South African Reward Association (SARA) Executive Committee member, Nicol Mullins, says there are several considerations to carefully weigh when deciding whether to take up an offer abroad or not.
“Expats should keep in mind that if they accept a foreign assignment, they will be subject to the host country’s cost of living as well as quality of living, which might be significantly different to what they are used to back home,” says Mullins.
A job offer of USD$20,000 per month may seem lucrative, but if the job is based in Luanda, Angola, the entire amount could easily be spent on housing.
“The cost and quality of living that you are subjected to may change dramatically. It is important to do a thorough investigation so that you know what your income will be in relation to what you will spend to live in a foreign country,” says Mullins.
The South African Revenue Service has new rules about the reform of the foreign employment income tax exemption.
In the past, South African expats did not have to pay tax if they were abroad for 183 or more days in any 12-month period, which had to include a continuous absence of at least 60 days.
Expats earning R1-million or more will no longer get this tax exemption, and income tax is payable on earnings of over R1-million at rates of up to 45%.
“Expats who want to avoid paying tax in South Africa need to ‘financially emigrate’, which means liquidating all their assets in the country.
You must have no intention of returning to South Africa and you are not allowed to have any vested interests, including something as small as a pet, in South Africa to avoid paying tax to SARS.

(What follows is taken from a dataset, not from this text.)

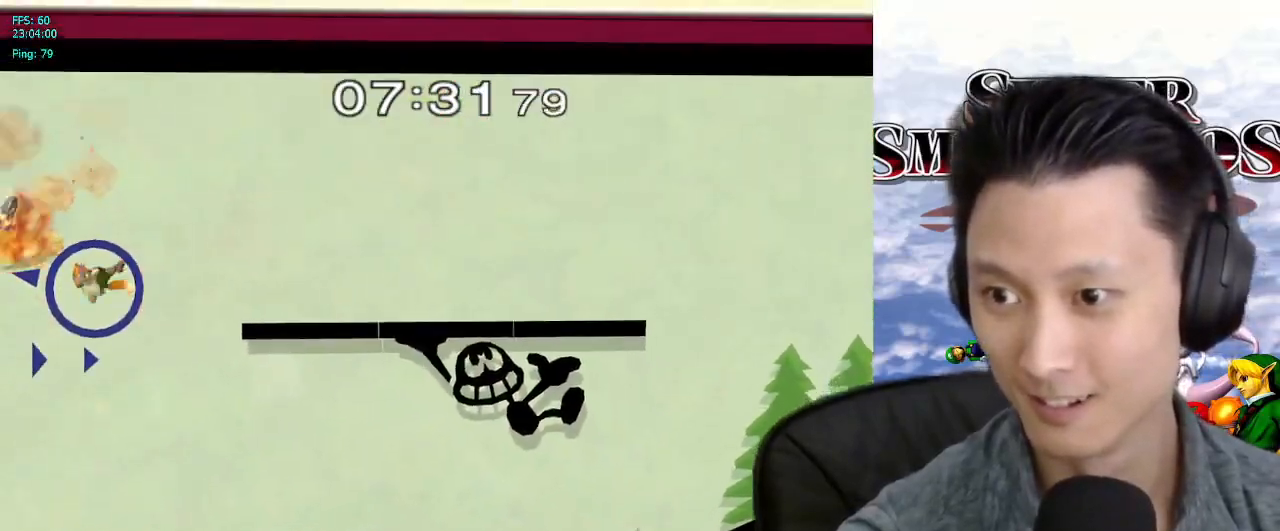
{"buttons": [], "left_stick": "right", "right_stick": "center", "events": [[167, "left_stick", "left"], [250, "left_stick", "right"]]}
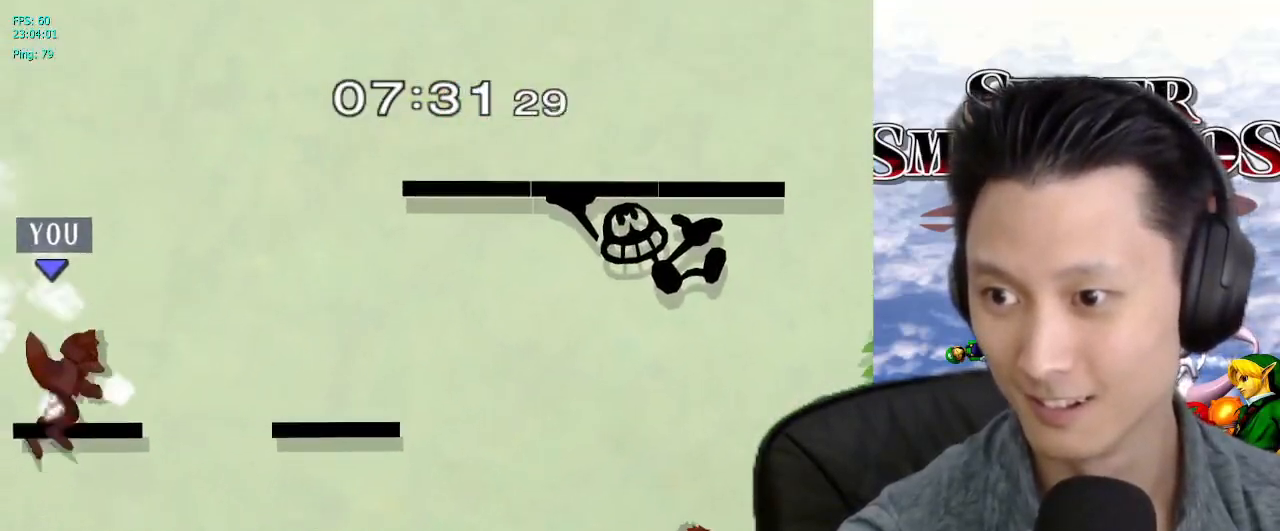
{"buttons": [], "left_stick": "center", "right_stick": "center", "events": [[117, "left_stick", "center"], [250, "left_stick", "right"], [383, "left_stick", "down-left"], [483, "left_stick", "center"]]}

Keep in mind that you will also be taxed on money that you take out of the country.
This money is taxed at between 20% - 50%, which means you could lose half your wealth by liquidating your assets and taking the money abroad,” says Mullins.
Analysing your expat package
There are different variations of expat packages. The type you will be offered will depend on the geographic location of the company, the role that you will take, as well as the way the company structures these packages for employees.
“Employees with highly specialised skills may receive a full expat package where the company covers the cost of everything from flights, hotels, and visas to the cost of your move.
Other packages may include an allowance for home travel, housing, and a car, for example.
At a minimum, you want to be a position where you can afford the same goods and services that you enjoy back home.
Speak to a tax specialist and carefully do your calculations to make sure the move is right for you and your family,” concludes Mullins.